We will utilize a cost-based input method to measure its progress toward completion of its performance obligation and to calculate the corresponding amount of revenue to recognize each period, as we determined the cost-based input method to be the best measure of progress, as other measures do not reflect how we transfer our performance obligation to Bayer. In applying the cost-based input method of revenue recognition, revenue will be recognized based on the amount of actual costs incurred relative to the total budgeted costs expected to be incurred for the combined performance obligation. A cost-based input method of revenue recognition requires us to make estimates of costs to complete our performance obligation.
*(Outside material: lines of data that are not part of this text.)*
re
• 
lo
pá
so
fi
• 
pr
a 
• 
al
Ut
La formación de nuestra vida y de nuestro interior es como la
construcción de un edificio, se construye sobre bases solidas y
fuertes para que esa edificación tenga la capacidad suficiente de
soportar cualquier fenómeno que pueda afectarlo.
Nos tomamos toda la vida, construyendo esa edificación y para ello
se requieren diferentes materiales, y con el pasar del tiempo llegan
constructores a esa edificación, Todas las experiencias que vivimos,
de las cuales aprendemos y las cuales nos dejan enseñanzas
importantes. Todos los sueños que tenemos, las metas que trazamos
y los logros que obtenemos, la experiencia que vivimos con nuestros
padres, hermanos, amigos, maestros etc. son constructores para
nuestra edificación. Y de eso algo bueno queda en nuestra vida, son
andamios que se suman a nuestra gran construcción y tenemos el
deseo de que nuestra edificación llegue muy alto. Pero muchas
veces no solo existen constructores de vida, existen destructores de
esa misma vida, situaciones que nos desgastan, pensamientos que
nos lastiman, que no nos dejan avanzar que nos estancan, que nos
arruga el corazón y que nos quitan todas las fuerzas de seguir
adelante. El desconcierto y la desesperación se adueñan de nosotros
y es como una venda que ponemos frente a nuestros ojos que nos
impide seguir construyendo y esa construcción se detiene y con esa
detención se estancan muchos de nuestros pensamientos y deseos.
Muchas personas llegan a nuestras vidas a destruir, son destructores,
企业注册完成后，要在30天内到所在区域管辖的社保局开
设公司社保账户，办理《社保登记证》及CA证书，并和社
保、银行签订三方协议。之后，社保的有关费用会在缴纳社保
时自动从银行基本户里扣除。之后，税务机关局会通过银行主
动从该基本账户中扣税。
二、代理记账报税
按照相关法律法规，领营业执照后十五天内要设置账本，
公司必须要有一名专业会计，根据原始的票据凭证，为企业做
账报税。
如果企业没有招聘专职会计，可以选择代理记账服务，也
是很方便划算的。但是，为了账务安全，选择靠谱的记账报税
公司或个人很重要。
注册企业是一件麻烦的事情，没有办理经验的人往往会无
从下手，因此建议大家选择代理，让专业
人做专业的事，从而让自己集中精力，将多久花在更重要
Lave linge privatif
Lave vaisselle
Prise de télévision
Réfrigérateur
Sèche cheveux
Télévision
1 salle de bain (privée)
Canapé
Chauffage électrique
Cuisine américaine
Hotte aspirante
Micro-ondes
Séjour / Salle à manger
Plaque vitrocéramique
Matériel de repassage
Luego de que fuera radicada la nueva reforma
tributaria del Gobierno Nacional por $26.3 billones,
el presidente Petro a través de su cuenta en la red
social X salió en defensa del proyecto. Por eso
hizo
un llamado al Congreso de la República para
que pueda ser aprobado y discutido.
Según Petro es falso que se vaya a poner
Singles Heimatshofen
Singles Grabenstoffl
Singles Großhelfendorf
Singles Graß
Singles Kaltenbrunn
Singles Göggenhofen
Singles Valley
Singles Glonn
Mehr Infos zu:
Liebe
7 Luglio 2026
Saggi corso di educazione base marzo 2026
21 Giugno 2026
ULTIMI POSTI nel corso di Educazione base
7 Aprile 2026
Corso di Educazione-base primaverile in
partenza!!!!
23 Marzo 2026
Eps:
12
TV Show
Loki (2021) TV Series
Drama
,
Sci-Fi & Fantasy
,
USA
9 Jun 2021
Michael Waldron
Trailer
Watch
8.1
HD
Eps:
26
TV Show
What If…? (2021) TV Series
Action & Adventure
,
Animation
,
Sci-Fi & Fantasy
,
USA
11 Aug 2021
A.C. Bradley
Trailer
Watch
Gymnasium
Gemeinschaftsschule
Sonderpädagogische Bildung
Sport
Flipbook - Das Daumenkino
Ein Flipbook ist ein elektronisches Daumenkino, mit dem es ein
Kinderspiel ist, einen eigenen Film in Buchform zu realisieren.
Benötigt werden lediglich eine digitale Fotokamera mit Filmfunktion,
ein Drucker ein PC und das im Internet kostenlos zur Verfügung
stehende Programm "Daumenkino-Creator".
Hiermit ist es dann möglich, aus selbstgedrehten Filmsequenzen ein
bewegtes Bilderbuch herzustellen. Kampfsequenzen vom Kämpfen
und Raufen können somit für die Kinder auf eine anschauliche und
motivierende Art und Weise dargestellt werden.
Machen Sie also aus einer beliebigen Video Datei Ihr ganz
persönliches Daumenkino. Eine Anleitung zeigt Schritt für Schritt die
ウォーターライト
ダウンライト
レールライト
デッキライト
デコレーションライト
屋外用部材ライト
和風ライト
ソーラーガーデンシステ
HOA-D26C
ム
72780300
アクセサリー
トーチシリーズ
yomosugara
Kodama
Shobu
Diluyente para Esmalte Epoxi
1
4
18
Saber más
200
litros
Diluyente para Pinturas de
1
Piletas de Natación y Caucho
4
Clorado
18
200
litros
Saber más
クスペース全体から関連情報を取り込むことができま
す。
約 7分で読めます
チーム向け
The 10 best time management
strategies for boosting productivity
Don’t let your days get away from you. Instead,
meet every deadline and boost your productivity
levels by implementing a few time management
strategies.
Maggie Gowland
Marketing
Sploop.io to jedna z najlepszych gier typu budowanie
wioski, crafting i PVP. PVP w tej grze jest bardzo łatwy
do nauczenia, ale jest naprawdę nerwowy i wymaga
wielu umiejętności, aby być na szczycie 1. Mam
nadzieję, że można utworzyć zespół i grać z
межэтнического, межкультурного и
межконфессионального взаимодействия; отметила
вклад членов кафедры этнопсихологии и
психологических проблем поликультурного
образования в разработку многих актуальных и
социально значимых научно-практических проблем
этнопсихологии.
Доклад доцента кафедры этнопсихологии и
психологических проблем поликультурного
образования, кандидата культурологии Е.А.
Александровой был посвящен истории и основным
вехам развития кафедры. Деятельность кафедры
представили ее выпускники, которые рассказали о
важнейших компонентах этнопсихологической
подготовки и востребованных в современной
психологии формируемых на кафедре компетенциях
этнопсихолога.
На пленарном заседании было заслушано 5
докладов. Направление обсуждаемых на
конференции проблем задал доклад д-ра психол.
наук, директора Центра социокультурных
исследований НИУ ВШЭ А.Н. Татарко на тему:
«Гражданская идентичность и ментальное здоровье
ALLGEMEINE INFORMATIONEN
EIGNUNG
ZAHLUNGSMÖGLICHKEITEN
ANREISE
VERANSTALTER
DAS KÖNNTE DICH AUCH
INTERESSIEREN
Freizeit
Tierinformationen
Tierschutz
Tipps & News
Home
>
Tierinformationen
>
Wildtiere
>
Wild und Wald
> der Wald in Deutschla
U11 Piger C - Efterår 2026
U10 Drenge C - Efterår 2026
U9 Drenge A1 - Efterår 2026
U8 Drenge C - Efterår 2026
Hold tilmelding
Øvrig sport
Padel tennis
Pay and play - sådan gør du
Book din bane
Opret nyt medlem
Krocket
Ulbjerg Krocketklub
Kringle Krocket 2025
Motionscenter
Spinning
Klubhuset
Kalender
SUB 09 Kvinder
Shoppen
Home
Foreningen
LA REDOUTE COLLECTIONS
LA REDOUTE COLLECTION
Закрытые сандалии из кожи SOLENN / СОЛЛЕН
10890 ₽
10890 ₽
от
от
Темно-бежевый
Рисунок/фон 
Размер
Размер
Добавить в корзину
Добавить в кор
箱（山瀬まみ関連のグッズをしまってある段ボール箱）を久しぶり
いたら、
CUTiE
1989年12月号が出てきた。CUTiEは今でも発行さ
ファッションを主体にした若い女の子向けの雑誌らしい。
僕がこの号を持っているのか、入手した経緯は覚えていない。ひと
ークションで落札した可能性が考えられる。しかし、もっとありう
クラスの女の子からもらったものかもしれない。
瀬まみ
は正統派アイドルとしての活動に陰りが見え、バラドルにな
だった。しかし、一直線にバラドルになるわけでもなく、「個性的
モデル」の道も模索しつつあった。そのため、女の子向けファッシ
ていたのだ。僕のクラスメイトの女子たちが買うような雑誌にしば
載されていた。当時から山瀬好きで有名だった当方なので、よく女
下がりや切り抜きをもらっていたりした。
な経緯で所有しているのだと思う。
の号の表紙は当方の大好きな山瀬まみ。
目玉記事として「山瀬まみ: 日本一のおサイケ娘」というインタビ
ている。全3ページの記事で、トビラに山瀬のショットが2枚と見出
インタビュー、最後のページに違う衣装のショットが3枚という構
In making such estimates, significant judgment is required to evaluate assumptions related to cost estimates. The cumulative effect of revisions to estimated costs to complete our performance obligation will be recorded in the period in which changes are identified and amounts can be reasonably estimated. Revenue associated with the combined performance obligation is being recognized over the initial estimated contract term of three years. The transfer of control occurs over this time period and, in our judgment, is the best measure of progress towards satisfying the performance obligation. A significant change in these assumptions and estimates could have a material impact on the timing and amount of revenue recognized in future periods.

During the year ended December 31, 2020, we did not recognize any revenue under Bayer License Agreement. Deferred revenue related to the agreement with Bayer amounted to $61.3 million as of December 31, 2020, of which $33.5 million is included in current liabilities and $27.8 million is included in long-term liabilities, is expected to be recognized over the next three years. No development or sales-based milestone payments were received during the year ended December 31, 2020.